But the recent near-death experience has put him into a deep funk. Unfortunately, he was never a favorite of some of the detective squad and his depressed, moody attitude makes him more of a thorn in their side. To get him out of their way, and to increase the main department budget, they put MØrck in charge of the newly-developed Department Q--a Cold Case department--expecting he will do nothing.
After sitting around contemplating the inside of his eyelids, he is motivated first by the economics involved in his "promotion" and second by his unique and highly-energetic new assistant. He soon finds himself following up on a five-year-old case of a politician gone missing. Was she murdered, kidnapped, victim of an accident, or did she commit suicide? The body of Merete Lynggaard was never found.

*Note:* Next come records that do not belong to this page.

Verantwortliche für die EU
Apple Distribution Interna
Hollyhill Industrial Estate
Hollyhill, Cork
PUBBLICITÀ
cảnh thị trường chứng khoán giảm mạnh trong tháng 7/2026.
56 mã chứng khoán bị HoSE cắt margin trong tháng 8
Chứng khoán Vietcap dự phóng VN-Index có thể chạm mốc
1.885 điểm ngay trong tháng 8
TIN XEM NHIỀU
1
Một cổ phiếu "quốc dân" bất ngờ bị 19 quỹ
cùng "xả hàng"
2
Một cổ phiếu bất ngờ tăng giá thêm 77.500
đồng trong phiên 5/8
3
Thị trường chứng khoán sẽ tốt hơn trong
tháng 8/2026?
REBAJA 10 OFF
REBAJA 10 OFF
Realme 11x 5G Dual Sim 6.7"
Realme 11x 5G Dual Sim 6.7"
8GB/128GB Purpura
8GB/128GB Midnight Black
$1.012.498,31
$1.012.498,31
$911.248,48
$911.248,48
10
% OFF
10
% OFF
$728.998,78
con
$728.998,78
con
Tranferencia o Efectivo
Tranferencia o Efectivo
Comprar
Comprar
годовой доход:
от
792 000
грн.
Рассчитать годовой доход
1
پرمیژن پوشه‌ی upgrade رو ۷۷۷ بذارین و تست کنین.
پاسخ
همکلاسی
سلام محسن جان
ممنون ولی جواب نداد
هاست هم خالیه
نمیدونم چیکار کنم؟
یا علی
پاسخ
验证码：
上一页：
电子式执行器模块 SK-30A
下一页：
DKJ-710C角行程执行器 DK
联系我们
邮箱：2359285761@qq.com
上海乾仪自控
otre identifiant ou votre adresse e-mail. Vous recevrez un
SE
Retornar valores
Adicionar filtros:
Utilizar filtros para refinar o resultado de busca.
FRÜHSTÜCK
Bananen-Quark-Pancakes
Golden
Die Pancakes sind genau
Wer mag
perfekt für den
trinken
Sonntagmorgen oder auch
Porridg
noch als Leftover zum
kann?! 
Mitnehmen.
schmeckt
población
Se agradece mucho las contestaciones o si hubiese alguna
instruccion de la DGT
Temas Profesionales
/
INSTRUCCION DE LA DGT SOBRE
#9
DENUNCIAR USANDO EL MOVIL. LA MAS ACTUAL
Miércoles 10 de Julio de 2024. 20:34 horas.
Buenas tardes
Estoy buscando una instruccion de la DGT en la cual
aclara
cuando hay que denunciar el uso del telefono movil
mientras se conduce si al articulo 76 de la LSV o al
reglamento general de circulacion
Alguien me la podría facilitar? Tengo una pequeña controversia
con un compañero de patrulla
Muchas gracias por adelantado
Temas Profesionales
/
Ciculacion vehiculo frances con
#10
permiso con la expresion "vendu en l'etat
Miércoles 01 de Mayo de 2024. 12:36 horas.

This is the first of a new series for Jussi Adler-Olsen and the presentation of the probable ongoing characters is nicely done. We learn enough to keep interest, but not so much that the background gets in the way of the story. In fact, with his assistant (ostensibly "maintenance man") there are a few mysteries hinted, which I'm sure will be revealed in forthcoming books.
As for the lost cause cold case that intrigues MØrck: it is deftly presented with separate chapters that deal with the victim from shortly before the time of her disappearance; with each Lynggaard chapter, you learn more about her and what might have happened. It's gripping down to the action-packed finale. In the last scene, The Keeper of Lost Causes is also touching with the emotions of MØrck, and all those involved.
Fine story. Fine writing (and translation).